Simple Marketing Secrets

 

by Burt Dubin on November 8, 2011

Simple Marketing Secrets

1. Don’t compete:  Create

The single most profound marketing action you can take is this:   Create magnificent audience experiences.   Unforgettable moments, one after the other.    How do you do it?   This way . . .

Don’t compete.  Create.  Earl Nightingale said it.  Then he did it.  Together with Lloyd Conant he created what was 50 years ago the educational cassette industry.  Today it’s the educational CD/DVD industry.

Recently Google did it:  Created and now is the leader of the internet search business.   Others, ordinary people like you and me did it in Social Networking.

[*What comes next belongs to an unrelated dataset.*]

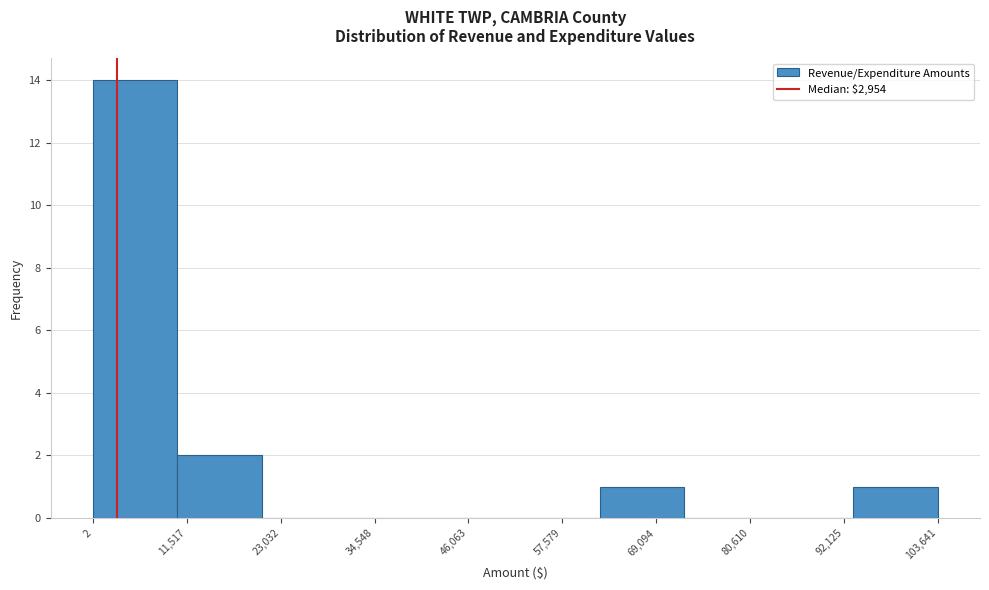

Over which range of the x-axis is the bar tallest?

0 to 10000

I’m talkin’ bare-ass ordinary people doing extraordinary things.  Why not you.   Most of these ordinary people started with only a dream.  In the late 1970’s Steve Wozniak and Steve Jobs conceptualized a simple, intuitive computer. Most sunrise businesses are started this way.  Why not your speaking business . . .

2. Do you have unique expertise:

Do you have unique expertise now?  Package it.  Package it into experiential programs.  Learning experiences you can present from the head of a meeting room or a ballroom.  (And, if you’re great, a stadium!)

You may start in a concurrent session instead of the big room.  You may call it a seminar or a workshop or just a breakout session.

And include stories and humor.  The game has changed since I started.  Today, if you choose to rocket out of the ordinary into the Pantheon of great experts who speak you gotta include lots of stories and humor .  Now I recommend a minimum of one third of your content be stories and humor.

Some of today’s great speakers present two thirds humor and stories plus one third content.

3. Do you lack unique expertise:

Find a cutting edge 21st century topic in which you can do intensive research.  Buy all the books you can find on your future area of expertise.  Go to the Research Department of the largest public library you can get to.

Find all the journals, all the monthly and weekly periodicals addressing this.

Subscribe to all of them.  Leave no stone unturned.

Use Amazon, Google, the biggest university library you can get to, and your largest bookstore to get your hands on the latest books by futurists that in any way address aspects of your topic.   Invest in these books.

Identify and join all the professional and trade associations in your future specialty.

Attend their meetings and conferences.  Make yourself a sponge, an information vacuum cleaner.  Invest in every educational CD, DVD on your future topic.  Listen, watch, immerse yourself.  Make yourself a wisdom junkie, a strategy junkie.

Steep yourself in your niche orgiastically.  Immerse yourself in its lore.  Allow yourself to reach a perceptive point, an outlook, a height from which you attain an intuitive vision of what will be hot months and years from now.

Now synthesize your new understandings.  Bingo, you discover original findings.  Conceive and block out your first generic program.

4. Create a unique, magnetic title for this program:

Conceive exciting prose that invites your target market to be curious about what’s in it for them.  Strategize solid reasons why anyone should listen to you.  Brainstorm.  Let your intuition lead you to these seductive lures.

5. Do your homework:

OK . . . somehow a booking comes over your threshold.  What now?  Research your intended audience in depth.  Who are they?   Typical age, gender, titles, responsibilities, hopes, fears, threats, challenges, opportunities, desires.

Now translate your research, your original findings into a program that focuses on what your research means to these constituencies:  First to the client paying your fee.  Then to the decision-maker who does not want egg on his face for picking a misfit speaker.  Last, to the audience you are to address.  In the words of Peter Drucker, be a monomaniac with a vision.

With every aspect now ready for you to massage into place, create this learning experience.  This process yields a presentation that is fresh, special, fun, different and on target.

6. Create your visual aids:

“It’s the eye that buys.”  Surely you know people want eye candy as you speak.    Support every point you are to make with visuals on the big screen behind you.  Your visuals keep you on track while they satisfy those who yearn to see your points.

7. Assemble the elements of your program:

I can hear you now.  “Hey, this is work!”  Of course it is.  In addition to your scripting the ideas you are to share, there’s the visuals you are to create and the take home materials, the printed Learning Guide you are to create and your rehearsal of your program-to-be.

Then when the fruit of your hours and hours, not to mention coin of the realm, yields a presentation that proves to be a masterpiece, celebrate.

Take your significant other out for a top shelf white tablecloth dinner.